Kamil Rocki and Martin Burtscher, HPC Wire, The Future of Accelerator Programming, here. I think it is a safe bet that hacking SIMD code to competitive performance levels is not going to get easier. Maybe that is a good thing?
To predict how accelerator programming might develop from this point forward, it may be helpful to study how other acceleration hardware has evolved in the past. For example, some early high-end PCs contained an extra chip, called a co-processor, to accelerate floating-point (FP) calculations. Later, this co-processor was combined with the CPU on the same die and is now fully integrated with the integer processing core. Only separate FP registers and ALUs remain. The much more recently added SIMD support (including MMX, SSE, AltiVec, and AVX) did not start out on a separate chip but is now also fully integrated in the core. Just like the floating-point instructions, SIMD instructions operate on separate registers and ALUs.

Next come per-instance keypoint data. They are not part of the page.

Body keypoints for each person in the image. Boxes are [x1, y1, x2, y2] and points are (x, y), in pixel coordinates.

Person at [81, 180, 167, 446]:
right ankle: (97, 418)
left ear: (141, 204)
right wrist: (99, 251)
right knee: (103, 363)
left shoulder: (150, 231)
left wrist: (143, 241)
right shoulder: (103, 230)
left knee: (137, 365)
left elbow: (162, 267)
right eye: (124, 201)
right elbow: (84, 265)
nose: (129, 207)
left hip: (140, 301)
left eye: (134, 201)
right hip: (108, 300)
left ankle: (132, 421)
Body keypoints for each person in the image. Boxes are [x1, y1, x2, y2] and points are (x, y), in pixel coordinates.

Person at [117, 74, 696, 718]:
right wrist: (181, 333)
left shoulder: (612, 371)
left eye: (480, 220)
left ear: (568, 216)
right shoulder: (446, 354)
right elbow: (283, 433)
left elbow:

Interestingly, the programmer’s view of these two types of instructions is surprisingly different. The floating-point operations and data types have been standardized long ago (IEEE 754) and are now ubiquitous. They are directly available in high-level languages through normal arithmetic operations and built-in 32-bit single-precision and 64-bit double-precision types. In contrast, no standard exists for SIMD instructions, and their existence is largely hidden from programmers. It is left to the compiler to ‘vectorize’ the code and employ these instructions. Developers wishing to use SIMD instructions explicitly have to resort to compiler-specific macros that are not portable.

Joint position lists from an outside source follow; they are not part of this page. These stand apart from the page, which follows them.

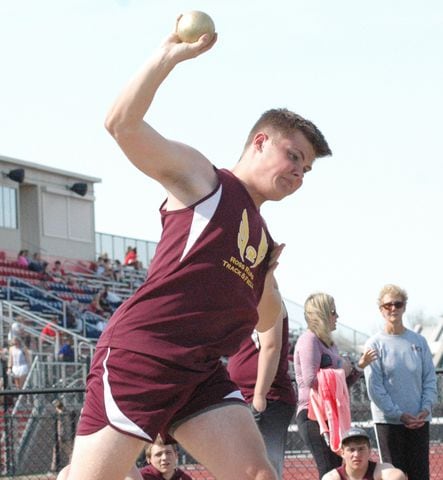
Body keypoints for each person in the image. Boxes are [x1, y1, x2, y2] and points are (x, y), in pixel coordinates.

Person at [63, 20, 331, 480]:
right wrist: (168, 55)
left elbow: (267, 321)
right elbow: (121, 123)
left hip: (201, 372)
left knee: (257, 474)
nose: (298, 173)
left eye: (306, 169)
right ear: (260, 141)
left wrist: (266, 272)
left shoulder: (262, 238)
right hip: (143, 357)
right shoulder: (205, 181)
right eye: (293, 156)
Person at [294, 293, 377, 479]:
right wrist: (342, 371)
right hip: (314, 416)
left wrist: (357, 367)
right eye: (333, 312)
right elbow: (310, 380)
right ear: (322, 314)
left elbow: (342, 385)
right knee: (329, 472)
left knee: (341, 471)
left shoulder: (330, 344)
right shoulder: (309, 340)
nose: (337, 316)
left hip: (333, 416)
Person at [364, 284, 437, 480]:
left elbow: (430, 378)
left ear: (404, 307)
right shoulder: (374, 344)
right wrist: (399, 414)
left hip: (419, 421)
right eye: (388, 305)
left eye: (398, 304)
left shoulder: (419, 342)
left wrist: (425, 408)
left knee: (420, 475)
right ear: (381, 309)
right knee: (394, 476)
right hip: (389, 423)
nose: (393, 309)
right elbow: (375, 388)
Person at [227, 304, 296, 478]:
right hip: (242, 397)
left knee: (263, 470)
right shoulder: (242, 306)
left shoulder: (268, 300)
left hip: (267, 399)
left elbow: (271, 347)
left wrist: (260, 395)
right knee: (244, 469)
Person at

Since GPUs and MICs obtain their high performance through SIMD-like execution, we believe accelerators are more likely to track the evolution of SIMD- than FP-instruction support. Another similarity to SIMD, and a key factor that made CUDA so successful, is that CUDA hides the SIMD aspect of the GPU hardware and allows the programmer to think in terms of individual threads operating on scalar data elements rather than warps operating on vectors. Hence, accelerators will undoubtedly also be moved onto the CPU chip, but we surmise that their code will not be seamlessly interwoven with CPU code nor will the accelerators’ hardware-supported data types be made explicitly available to the programmers.